▶ _Work task_:
Please give back, exactly as written, the lines from the line with "left shoulder: (134, 168, -9)" to the line with "left shoulder: (1013, 315, -13)" in the listing below, leaving out all pictures.

Start of Given data

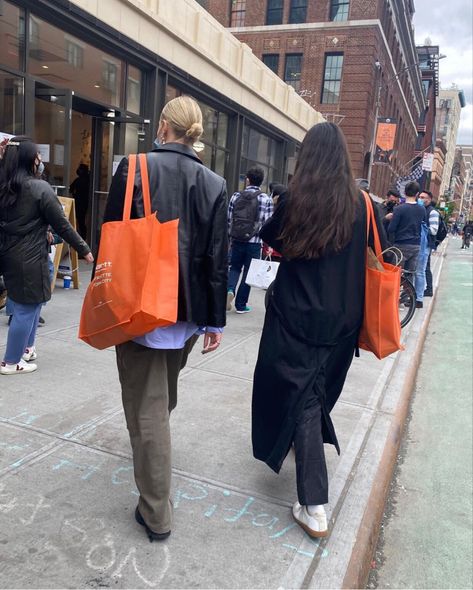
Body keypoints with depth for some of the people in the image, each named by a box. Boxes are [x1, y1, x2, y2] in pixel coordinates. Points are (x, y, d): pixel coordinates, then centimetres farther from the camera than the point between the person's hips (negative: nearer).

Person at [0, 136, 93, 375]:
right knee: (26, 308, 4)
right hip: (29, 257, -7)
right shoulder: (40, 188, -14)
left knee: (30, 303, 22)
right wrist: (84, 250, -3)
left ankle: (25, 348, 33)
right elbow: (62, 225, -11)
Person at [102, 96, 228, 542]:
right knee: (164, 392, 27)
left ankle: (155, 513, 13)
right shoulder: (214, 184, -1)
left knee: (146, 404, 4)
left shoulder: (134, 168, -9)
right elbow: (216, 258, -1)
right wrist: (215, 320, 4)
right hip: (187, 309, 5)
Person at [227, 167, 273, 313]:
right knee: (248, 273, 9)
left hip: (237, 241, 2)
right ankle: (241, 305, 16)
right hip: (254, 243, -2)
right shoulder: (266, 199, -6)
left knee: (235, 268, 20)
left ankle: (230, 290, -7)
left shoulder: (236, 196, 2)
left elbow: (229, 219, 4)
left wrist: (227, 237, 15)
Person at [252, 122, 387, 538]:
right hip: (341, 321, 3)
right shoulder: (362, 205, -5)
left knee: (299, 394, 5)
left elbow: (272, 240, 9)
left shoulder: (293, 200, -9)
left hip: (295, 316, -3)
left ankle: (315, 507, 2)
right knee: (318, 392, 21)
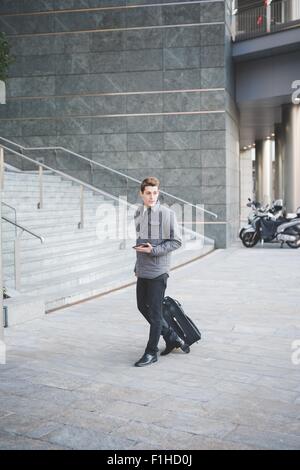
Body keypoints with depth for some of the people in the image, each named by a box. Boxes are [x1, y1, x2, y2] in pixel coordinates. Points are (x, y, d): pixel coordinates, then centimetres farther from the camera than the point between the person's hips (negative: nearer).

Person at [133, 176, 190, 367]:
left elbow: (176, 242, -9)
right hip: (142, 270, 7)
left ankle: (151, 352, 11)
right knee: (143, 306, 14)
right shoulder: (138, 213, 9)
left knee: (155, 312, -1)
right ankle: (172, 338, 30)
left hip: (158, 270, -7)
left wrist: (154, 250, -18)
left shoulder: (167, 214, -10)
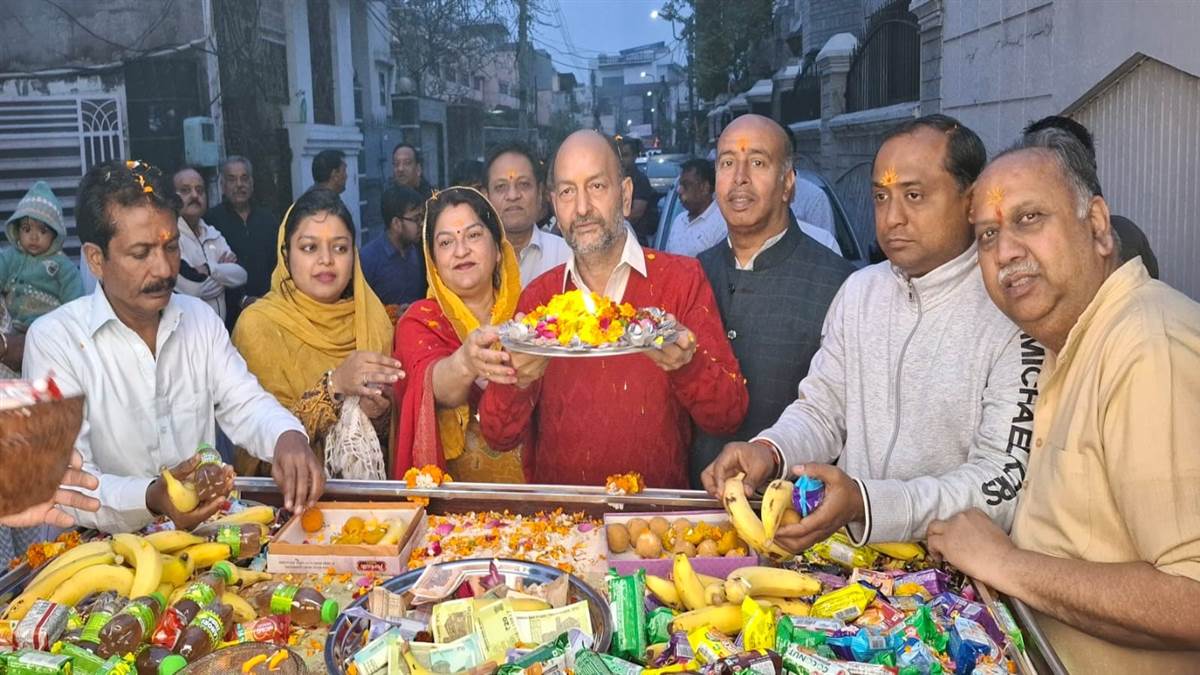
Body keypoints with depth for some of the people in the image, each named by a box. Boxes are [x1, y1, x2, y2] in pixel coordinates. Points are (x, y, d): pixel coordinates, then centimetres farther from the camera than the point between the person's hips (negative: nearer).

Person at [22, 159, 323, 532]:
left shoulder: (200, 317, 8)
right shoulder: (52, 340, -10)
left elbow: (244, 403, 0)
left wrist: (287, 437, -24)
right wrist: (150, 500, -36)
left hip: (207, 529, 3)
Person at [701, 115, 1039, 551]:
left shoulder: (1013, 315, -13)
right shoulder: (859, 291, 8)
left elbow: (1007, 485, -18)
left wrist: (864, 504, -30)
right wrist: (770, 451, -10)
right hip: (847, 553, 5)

End of Given data
Start of Given data

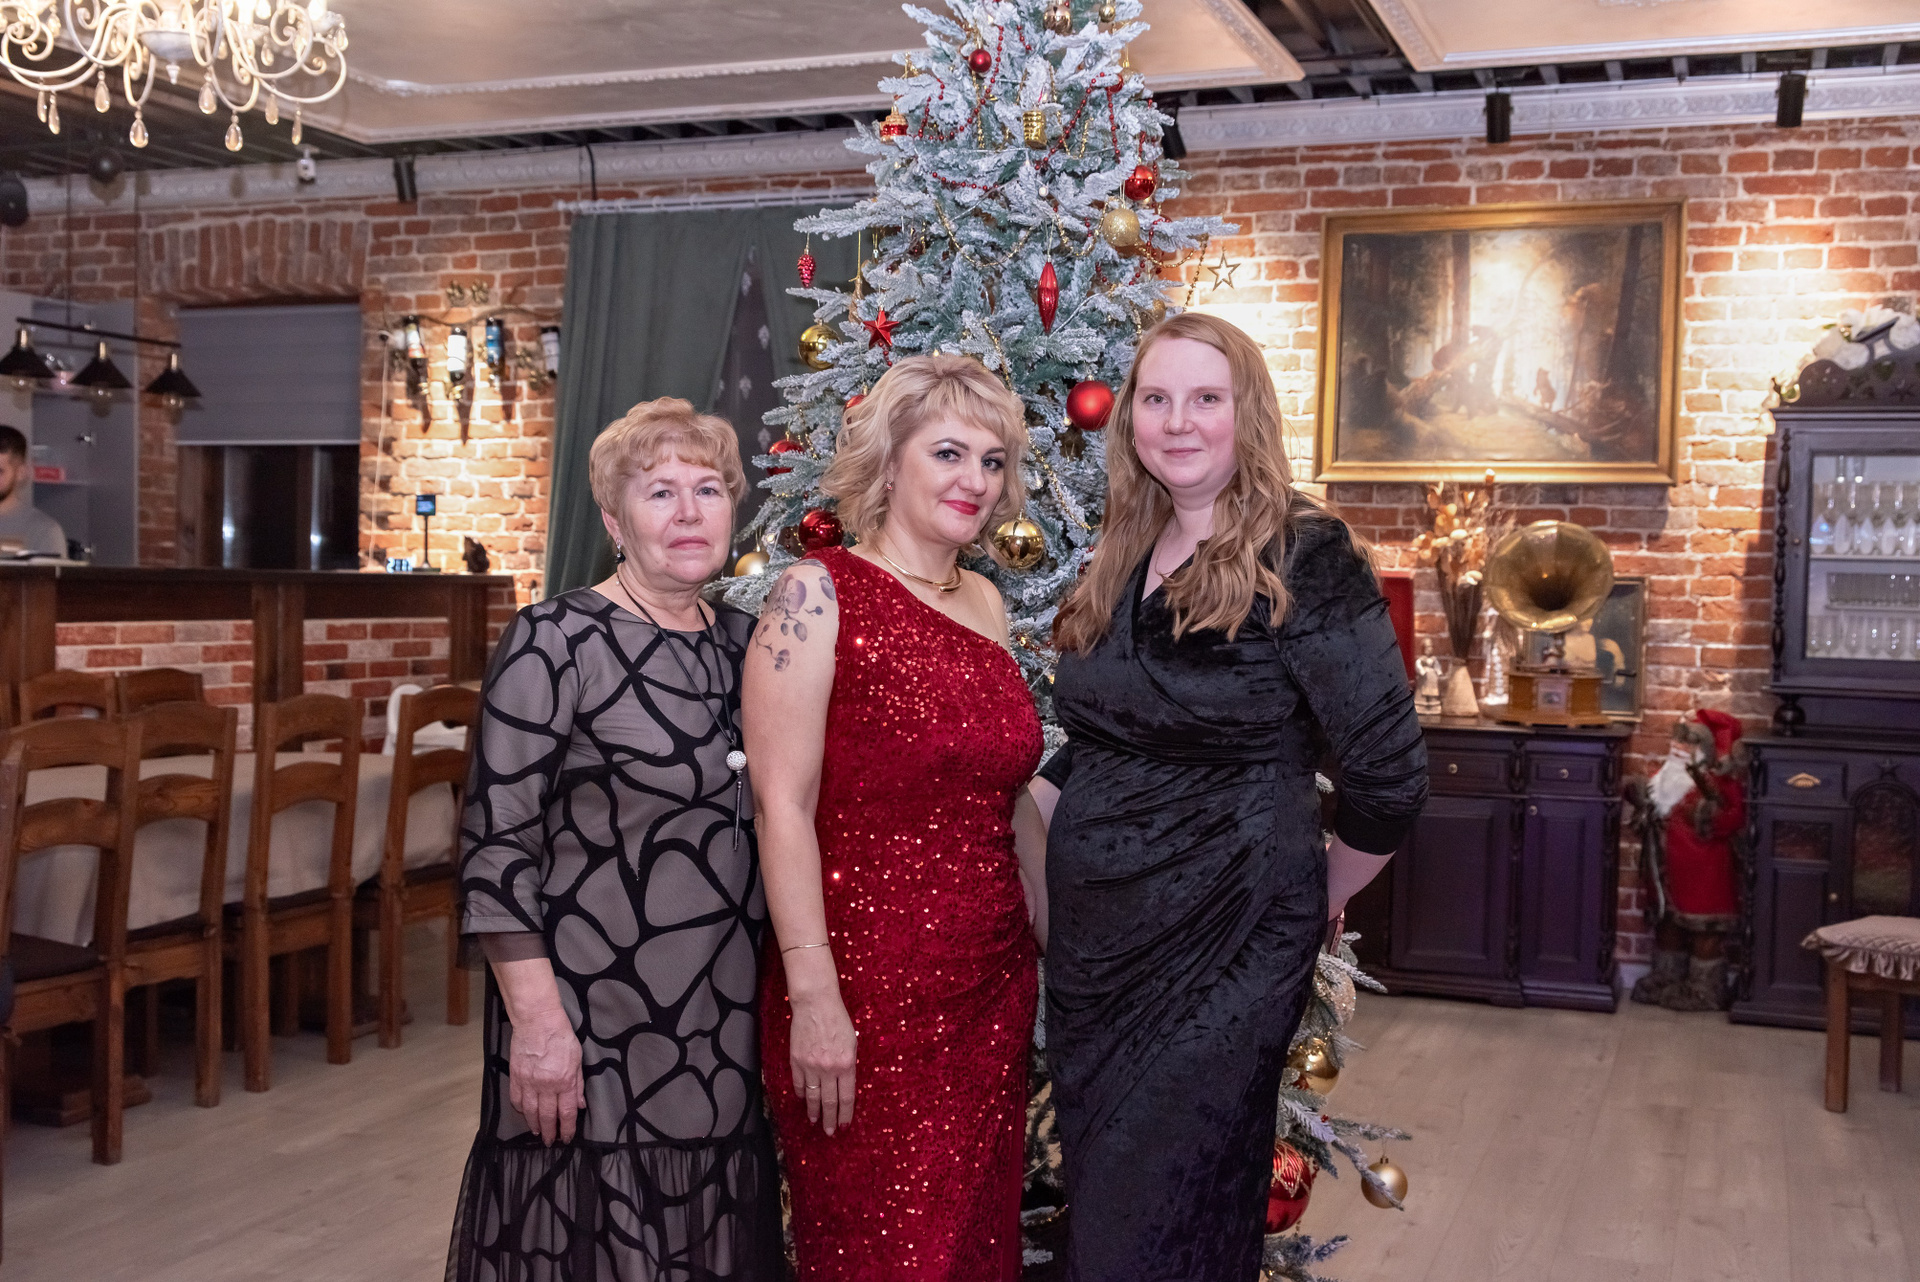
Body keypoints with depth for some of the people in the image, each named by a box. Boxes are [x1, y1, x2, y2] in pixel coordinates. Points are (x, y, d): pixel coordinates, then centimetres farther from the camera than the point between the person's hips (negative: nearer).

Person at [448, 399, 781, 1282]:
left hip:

End of Given data

▶ _Exercise result_:
left shoulder: (134, 168, -9)
right elbow: (216, 258, -1)
right wrist: (215, 320, 4)
right hip: (187, 309, 5)
Person at [227, 167, 273, 313]:
right knee: (248, 273, 9)
left hip: (237, 241, 2)
right ankle: (241, 305, 16)
right hip: (254, 243, -2)
right shoulder: (266, 199, -6)
left knee: (235, 268, 20)
left ankle: (230, 290, -7)
left shoulder: (236, 196, 2)
left elbow: (229, 219, 4)
left wrist: (227, 237, 15)
Person at [252, 122, 387, 538]:
right hip: (341, 321, 3)
right shoulder: (362, 205, -5)
left knee: (299, 394, 5)
left elbow: (272, 240, 9)
left shoulder: (293, 200, -9)
left hip: (295, 316, -3)
left ankle: (315, 507, 2)
right knee: (318, 392, 21)
Body keypoints with depth for some of the people in the image, each named by a box. Boxes are [x1, y1, x2, y2] in pixel coordinates. Points are (x, y, d): pixel coordinates, then centimetres farther from the camera than the point between the person's hips (negative: nearer).

Person at [133, 176, 190, 367]:
left elbow: (176, 242, -9)
right hip: (142, 270, 7)
left ankle: (151, 352, 11)
right knee: (143, 306, 14)
right shoulder: (138, 213, 9)
left knee: (155, 312, -1)
right ankle: (172, 338, 30)
left hip: (158, 270, -7)
left wrist: (154, 250, -18)
left shoulder: (167, 214, -10)
Body keypoints with depth for some of the people in the image, each named by a box. Boxes are [x1, y1, x2, y2] in pixel coordinates. Points are (x, y, d): pixel coordinates, then centimetres farther from the camera than the point between the person's hips (negative: nearer).

Person at [22, 159, 323, 532]:
left shoulder: (200, 317, 8)
right shoulder: (52, 340, -10)
left elbow: (244, 403, 0)
left wrist: (287, 437, -24)
right wrist: (150, 500, -36)
left hip: (207, 529, 3)
Person at [701, 115, 1039, 551]:
left shoulder: (1013, 315, -13)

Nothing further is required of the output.